Read the instructions carefully on the assignment. It tells you exactly what to do.

4.5.3. Content#

4.5.3.1. How do you locate a specific row and column from a dataframe?#

.loc accepts both, using a comma to separate. The docs for loc have lots of examples.

4.5.3.2. with data sets if there is an error with formatting and we can modify the original how would we fix it#

Download to a copy where you can edit.

4.5.3.3. Can you use .loc to pull out multiple rows that aren’t next to each other. For example, if I wanted to view rows 3, 8 and 12#

Yes, to select multiple nonconsecutive, you pass a list. The docs for loc have lots of examples.

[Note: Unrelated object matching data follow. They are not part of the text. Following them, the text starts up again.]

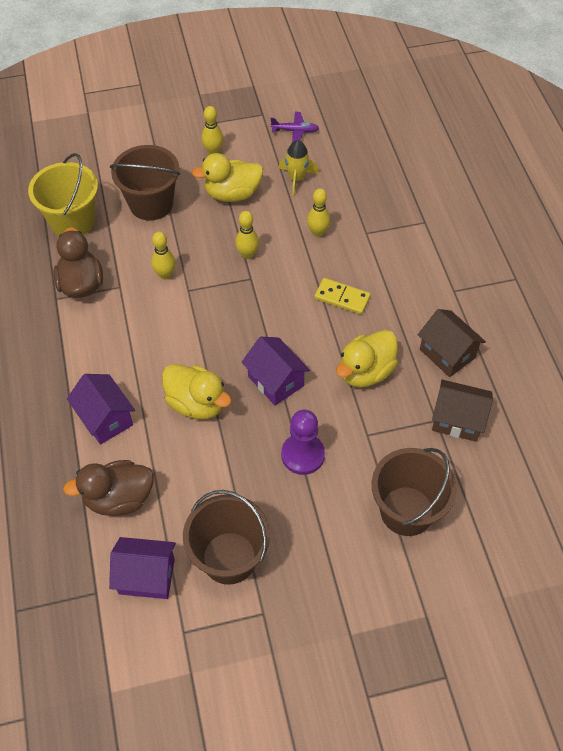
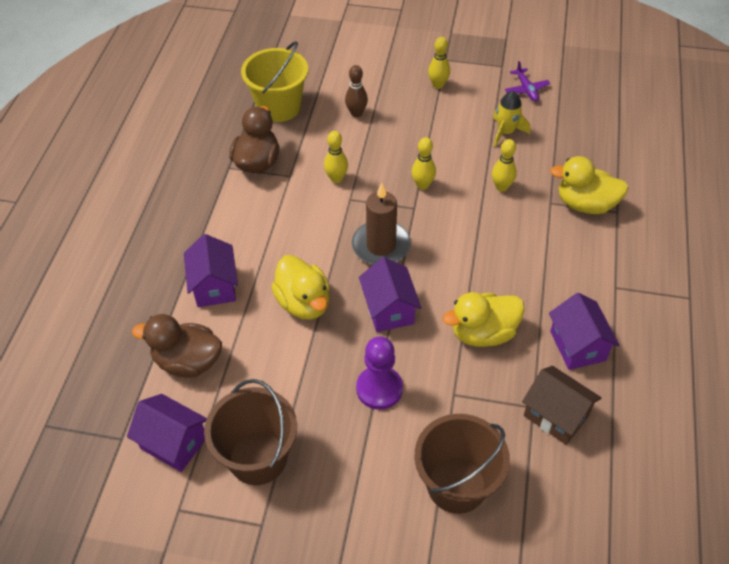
camera: 25 degrees right, 5 degrees down
(151, 204) = (356, 113): brown bucket -> brown bowling pin
(232, 194) = (436, 127): yellow duck -> yellow duck (585, 204)
(239, 325) = (381, 246): none -> brown candle
(295, 131) = (526, 89): purple plane -> purple plane turned 45 degrees clockwise
(342, 298) = (495, 255): yellow domino -> none
(447, 353) = (577, 346): brown house -> purple house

4.5.3.4. how can we iterate through dictionaries#

dictionaries have a .items() method that pops off tuples of th key and value.

Warning

the assignment does not ask you to iterate through a dictionary object, but over a list of dictionaries

4.5.3.5. What is the main differnce between JSON and csv files; does one allocate more memory / store larger sets?#

The main difference is the structure. JSON can hold nested data. For example look at the GitHub data that we read in in class.

4.5.3.6. what exactly does json mean / do#

json is a data file format. It is an acronym for JavaScript Object Notation. It’s a popular format for internet content.

4.5.3.7. are nested lists the only way to create DataFrames in python#

nested lists are not the only way to create pandas DataFrames, you can also do that from a Dictionary. see in the docs for the constructor.

4.5.3.8. How do nested loops work in the jupyter notebook#

Python constructs other than display items work just as they do in any other interpretter in a jupyter notebook. The list comprehension that we saw today also works in base Python. You can nest list comphrehenions in different ways depending on your goal.